*EXCERPT*:
● ● ● ● ●
# FSU covered up sexual assaults.



## lbzdually (Nov 26, 2015)

http://www.cbssports.com/collegefootball/eye-on-college-football/25390551/ex-fsu-official-football-players-got-special-treatment-in-sex-assault-cases

Now even school officials admit it.  Let me guess what the Thug fans will do, attack the person who said this and say 'woooohh we won a NC with these thugs so your argument is invalid and that's all that matters'.  Disgusting that grown men, some probably with daughters, would help sweep this under the rug.


----------



## SpotandStalk (Nov 26, 2015)

lbzdually said:


> http://www.cbssports.com/collegefootball/eye-on-college-football/25390551/ex-fsu-official-football-players-got-special-treatment-in-sex-assault-cases
> 
> Now even school officials admit it.  Let me guess what the Thug fans will do, attack the person who said this and say 'woooohh we won a NC with these thugs so your argument is invalid and that's all that matters'.  Disgusting that grown men, some probably with daughters, would help sweep this under the rug.





Wooooooooo, we won a National Championship with those thugs so your argument is invalid and that's all that matters.



GO Noles


----------



## king killer delete (Nov 26, 2015)

Anything to win. Says allot about that school. It is not invalid. Law breaking and criminal acts appeared to be covered to win at football. It is not ok.


----------



## brownceluse (Nov 26, 2015)

Is this true or not? Didn't read the article.


----------



## Marlin_444 (Nov 26, 2015)

NC with and Asterisk (*)

ROLL TIDE!!!


----------



## southGAlefty (Nov 26, 2015)

What a surprise...disappointed Georgia fans beating a dead horse. Whodathunkit?


----------



## Matthew6 (Nov 26, 2015)

daily nolesux.
● ● ● ● ●
*INFORMATION GIVEN*:
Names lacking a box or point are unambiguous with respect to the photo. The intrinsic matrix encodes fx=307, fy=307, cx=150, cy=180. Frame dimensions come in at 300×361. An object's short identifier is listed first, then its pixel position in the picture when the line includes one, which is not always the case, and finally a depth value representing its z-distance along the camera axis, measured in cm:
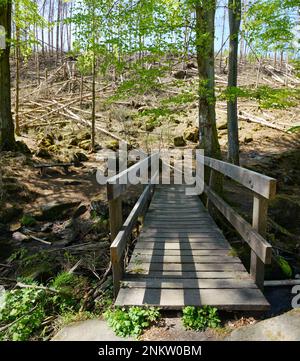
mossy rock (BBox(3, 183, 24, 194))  930
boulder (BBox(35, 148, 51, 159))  1279
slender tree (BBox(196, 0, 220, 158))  679
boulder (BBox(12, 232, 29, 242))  732
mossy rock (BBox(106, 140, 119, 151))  1602
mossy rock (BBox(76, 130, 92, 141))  1687
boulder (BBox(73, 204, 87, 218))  841
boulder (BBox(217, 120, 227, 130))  1875
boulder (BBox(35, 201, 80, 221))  852
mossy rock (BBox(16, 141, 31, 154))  1236
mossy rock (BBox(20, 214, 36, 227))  807
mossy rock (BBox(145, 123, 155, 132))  1938
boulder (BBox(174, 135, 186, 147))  1733
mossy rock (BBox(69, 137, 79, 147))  1609
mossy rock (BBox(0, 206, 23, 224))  823
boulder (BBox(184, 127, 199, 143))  1797
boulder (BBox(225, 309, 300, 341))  250
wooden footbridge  319
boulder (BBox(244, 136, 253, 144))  1744
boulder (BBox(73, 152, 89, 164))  1334
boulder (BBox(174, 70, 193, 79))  2634
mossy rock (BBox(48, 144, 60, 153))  1395
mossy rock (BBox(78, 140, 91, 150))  1569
● ● ● ● ●
*REQUIREMENT 1*:
Copy the FSU thread word for word from "## king killer" up to and including "It is not ok.".
*REQUIREMENT 2*:
Summarize the FSU thread in two sentences.
*REQUIREMENT 3*:
List the usernames of everyone who posts in the FSU thread.
The records above were drawn from a separate source, unrelated to the FSU thread.

*PROBLEM SOLUTION 1*:
## king killer delete (Nov 26, 2015)

Anything to win. Says allot about that school. It is not invalid. Law breaking and criminal acts appeared to be covered to win at football. It is not ok.

*PROBLEM SOLUTION 2*:
A poster links a CBS Sports article about FSU football players getting special treatment in sex assault cases, says even school officials now admit it, and predicts fans will reply that winning a national championship is all that matters. One reply mockingly gives that exact reply, while others condemn covering up criminal acts to win, ask whether the story is true, mark the title with an asterisk, and accuse disappointed Georgia fans of beating a dead horse.

*PROBLEM SOLUTION 3*:
lbzdually, SpotandStalk, king killer delete, brownceluse, Marlin_444, southGAlefty, Matthew6